WHAT TO PRODUCE: Search the data for the string "shaded", and report each line where it is found.

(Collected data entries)

▶

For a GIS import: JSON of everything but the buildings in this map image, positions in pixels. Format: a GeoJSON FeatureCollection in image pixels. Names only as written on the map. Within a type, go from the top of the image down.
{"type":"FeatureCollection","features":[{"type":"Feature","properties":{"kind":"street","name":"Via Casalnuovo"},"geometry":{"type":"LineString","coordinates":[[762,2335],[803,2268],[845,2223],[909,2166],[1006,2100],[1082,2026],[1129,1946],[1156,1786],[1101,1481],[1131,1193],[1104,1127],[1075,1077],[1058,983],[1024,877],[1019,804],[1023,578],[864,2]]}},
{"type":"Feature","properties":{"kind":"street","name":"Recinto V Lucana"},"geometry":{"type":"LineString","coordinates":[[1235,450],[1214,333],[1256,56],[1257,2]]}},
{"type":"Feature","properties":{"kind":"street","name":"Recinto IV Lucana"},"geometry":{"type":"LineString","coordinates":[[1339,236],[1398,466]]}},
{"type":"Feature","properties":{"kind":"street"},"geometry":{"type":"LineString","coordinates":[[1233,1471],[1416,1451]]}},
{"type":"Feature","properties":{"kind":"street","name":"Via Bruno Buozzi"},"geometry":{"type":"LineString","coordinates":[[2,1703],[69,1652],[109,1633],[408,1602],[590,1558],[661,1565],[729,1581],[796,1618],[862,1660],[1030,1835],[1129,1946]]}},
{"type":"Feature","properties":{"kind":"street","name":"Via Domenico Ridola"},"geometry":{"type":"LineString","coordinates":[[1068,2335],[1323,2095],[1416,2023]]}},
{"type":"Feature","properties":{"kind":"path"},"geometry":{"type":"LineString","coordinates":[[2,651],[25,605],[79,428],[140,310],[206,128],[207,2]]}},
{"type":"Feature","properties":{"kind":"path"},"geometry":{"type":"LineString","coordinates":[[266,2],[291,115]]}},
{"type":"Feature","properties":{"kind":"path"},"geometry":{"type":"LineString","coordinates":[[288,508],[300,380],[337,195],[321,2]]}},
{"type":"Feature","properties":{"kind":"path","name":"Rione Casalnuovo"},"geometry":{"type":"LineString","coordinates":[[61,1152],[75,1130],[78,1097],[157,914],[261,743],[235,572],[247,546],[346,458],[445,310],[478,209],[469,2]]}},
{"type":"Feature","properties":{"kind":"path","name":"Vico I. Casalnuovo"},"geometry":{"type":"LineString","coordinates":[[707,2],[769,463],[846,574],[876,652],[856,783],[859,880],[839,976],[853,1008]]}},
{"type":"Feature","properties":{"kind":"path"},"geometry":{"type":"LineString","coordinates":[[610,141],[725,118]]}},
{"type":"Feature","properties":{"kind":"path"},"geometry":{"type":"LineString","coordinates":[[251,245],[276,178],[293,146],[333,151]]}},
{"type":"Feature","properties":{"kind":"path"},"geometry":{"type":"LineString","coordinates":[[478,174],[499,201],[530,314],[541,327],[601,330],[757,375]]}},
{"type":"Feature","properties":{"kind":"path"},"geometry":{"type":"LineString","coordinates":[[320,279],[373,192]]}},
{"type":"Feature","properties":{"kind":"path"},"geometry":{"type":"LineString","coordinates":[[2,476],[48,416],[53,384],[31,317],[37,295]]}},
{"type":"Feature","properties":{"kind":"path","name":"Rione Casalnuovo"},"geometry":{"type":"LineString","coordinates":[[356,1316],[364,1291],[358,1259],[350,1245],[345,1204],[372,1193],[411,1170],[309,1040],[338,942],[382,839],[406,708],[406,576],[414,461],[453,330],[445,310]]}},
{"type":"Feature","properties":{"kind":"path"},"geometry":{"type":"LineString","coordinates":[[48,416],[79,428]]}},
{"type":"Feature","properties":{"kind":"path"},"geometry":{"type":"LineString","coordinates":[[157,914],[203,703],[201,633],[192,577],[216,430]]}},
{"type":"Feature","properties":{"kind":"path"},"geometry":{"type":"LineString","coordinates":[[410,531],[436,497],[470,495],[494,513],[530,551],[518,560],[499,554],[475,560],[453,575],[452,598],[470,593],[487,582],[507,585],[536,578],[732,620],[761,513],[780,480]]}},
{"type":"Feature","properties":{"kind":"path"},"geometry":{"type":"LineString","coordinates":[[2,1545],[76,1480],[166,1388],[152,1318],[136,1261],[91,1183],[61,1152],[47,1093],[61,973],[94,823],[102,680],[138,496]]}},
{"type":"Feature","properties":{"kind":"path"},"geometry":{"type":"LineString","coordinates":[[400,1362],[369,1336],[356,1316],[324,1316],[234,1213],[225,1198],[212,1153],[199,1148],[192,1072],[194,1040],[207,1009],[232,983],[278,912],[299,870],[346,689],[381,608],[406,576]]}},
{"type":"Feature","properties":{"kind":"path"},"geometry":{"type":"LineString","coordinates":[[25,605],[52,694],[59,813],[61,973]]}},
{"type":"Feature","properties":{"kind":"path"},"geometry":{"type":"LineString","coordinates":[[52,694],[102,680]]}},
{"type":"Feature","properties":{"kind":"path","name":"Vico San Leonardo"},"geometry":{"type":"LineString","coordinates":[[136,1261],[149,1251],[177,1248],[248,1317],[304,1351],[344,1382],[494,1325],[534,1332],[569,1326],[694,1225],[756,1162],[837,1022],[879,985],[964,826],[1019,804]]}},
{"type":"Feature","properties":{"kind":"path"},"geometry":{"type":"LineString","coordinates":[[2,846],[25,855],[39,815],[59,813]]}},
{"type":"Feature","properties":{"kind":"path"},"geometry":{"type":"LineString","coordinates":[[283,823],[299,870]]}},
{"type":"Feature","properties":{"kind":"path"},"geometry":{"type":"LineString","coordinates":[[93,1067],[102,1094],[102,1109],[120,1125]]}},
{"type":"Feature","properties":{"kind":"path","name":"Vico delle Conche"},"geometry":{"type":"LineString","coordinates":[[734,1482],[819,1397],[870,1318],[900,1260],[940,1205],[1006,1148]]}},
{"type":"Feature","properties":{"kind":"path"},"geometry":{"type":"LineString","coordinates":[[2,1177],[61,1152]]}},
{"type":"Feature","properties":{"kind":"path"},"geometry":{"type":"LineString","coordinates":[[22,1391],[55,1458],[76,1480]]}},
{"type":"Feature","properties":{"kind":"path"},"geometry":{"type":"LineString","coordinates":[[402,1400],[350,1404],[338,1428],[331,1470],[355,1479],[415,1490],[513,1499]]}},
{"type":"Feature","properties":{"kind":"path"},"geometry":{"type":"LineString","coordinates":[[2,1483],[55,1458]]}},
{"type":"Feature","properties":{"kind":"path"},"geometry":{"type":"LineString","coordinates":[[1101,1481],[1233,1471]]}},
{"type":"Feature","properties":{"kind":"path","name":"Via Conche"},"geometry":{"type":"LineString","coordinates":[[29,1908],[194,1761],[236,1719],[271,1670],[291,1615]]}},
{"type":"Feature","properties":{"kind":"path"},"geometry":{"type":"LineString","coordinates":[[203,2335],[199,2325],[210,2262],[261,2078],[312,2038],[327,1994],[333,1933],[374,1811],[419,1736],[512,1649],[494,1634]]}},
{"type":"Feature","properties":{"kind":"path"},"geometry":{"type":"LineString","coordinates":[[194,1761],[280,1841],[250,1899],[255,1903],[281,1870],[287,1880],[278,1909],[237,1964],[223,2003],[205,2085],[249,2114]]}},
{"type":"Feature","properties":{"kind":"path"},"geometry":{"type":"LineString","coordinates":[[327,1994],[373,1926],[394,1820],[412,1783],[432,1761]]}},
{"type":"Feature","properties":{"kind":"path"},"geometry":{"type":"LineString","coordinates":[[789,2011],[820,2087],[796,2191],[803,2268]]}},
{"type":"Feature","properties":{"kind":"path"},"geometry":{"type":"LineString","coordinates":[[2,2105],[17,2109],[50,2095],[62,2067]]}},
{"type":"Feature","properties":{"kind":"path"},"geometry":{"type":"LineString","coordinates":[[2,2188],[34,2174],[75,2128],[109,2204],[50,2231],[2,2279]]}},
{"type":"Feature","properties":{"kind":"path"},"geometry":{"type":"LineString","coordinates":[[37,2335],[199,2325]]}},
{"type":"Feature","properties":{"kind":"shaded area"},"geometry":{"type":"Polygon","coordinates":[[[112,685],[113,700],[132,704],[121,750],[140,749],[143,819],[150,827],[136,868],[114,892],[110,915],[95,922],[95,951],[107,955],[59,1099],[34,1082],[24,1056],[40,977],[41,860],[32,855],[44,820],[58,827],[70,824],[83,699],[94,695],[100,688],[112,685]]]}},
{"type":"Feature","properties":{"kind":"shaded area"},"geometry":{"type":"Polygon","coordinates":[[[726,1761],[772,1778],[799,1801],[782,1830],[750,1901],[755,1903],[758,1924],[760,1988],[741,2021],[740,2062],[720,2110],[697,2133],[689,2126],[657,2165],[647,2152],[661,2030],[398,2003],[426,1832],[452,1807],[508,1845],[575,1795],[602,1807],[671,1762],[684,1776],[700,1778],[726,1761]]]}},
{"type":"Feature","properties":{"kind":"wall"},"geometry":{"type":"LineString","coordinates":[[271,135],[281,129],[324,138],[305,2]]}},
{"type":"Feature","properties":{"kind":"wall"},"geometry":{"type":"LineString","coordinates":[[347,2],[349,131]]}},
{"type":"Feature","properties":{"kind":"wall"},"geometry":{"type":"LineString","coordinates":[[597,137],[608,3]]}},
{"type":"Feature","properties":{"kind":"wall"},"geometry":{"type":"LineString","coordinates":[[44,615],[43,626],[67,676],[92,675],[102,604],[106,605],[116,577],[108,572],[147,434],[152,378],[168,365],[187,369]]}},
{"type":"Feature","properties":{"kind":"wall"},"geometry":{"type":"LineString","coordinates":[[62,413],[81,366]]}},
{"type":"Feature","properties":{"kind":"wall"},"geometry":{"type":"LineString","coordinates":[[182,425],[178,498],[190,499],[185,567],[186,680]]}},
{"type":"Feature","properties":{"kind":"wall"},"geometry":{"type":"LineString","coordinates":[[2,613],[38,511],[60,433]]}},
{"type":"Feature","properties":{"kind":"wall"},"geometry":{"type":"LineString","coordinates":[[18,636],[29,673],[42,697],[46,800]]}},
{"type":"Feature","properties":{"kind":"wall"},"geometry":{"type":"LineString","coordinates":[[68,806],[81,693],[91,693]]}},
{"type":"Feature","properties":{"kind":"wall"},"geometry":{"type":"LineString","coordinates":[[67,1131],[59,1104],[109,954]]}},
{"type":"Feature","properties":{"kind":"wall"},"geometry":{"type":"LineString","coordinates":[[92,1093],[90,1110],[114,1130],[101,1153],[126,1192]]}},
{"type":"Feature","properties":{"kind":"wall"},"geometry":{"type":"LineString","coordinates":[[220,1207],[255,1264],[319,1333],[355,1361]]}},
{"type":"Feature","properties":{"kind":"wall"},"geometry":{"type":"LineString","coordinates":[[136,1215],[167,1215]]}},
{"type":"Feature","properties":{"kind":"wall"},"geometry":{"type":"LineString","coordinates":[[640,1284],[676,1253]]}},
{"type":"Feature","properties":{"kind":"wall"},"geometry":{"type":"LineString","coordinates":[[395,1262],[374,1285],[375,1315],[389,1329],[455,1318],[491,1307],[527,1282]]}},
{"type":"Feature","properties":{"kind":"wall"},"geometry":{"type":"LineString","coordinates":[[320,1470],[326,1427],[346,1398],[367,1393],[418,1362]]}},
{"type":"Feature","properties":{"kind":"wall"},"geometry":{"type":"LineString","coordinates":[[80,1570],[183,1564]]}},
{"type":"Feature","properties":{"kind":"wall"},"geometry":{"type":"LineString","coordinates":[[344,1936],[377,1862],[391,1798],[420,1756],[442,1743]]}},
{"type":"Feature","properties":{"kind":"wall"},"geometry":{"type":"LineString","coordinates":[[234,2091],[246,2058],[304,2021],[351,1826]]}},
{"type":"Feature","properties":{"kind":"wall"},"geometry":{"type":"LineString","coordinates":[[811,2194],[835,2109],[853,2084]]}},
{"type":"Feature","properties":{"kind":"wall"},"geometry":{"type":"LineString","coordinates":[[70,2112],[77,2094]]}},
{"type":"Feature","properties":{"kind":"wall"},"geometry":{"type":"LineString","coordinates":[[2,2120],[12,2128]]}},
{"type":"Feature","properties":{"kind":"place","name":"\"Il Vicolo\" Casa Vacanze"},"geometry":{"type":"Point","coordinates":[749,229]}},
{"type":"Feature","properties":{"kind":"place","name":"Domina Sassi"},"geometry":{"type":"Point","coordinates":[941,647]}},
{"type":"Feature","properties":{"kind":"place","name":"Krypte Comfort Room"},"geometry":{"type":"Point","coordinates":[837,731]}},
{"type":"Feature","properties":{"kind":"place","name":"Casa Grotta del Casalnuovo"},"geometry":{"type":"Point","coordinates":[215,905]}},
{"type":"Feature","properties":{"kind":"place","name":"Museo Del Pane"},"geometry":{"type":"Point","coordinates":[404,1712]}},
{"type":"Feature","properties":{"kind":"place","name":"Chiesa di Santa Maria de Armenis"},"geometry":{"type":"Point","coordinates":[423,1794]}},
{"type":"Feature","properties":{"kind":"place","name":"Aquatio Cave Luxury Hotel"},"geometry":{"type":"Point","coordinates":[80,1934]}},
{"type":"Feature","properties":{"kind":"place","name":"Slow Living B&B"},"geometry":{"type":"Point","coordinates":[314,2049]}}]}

◀

TASK RESPONSE:
{"type":"Feature","properties":{"kind":"shaded area"},"geometry":{"type":"Polygon","coordinates":[[[112,685],[113,700],[132,704],[121,750],[140,749],[143,819],[150,827],[136,868],[114,892],[110,915],[95,922],[95,951],[107,955],[59,1099],[34,1082],[24,1056],[40,977],[41,860],[32,855],[44,820],[58,827],[70,824],[83,699],[94,695],[100,688],[112,685]]]}},
{"type":"Feature","properties":{"kind":"shaded area"},"geometry":{"type":"Polygon","coordinates":[[[726,1761],[772,1778],[799,1801],[782,1830],[750,1901],[755,1903],[758,1924],[760,1988],[741,2021],[740,2062],[720,2110],[697,2133],[689,2126],[657,2165],[647,2152],[661,2030],[398,2003],[426,1832],[452,1807],[508,1845],[575,1795],[602,1807],[671,1762],[684,1776],[700,1778],[726,1761]]]}},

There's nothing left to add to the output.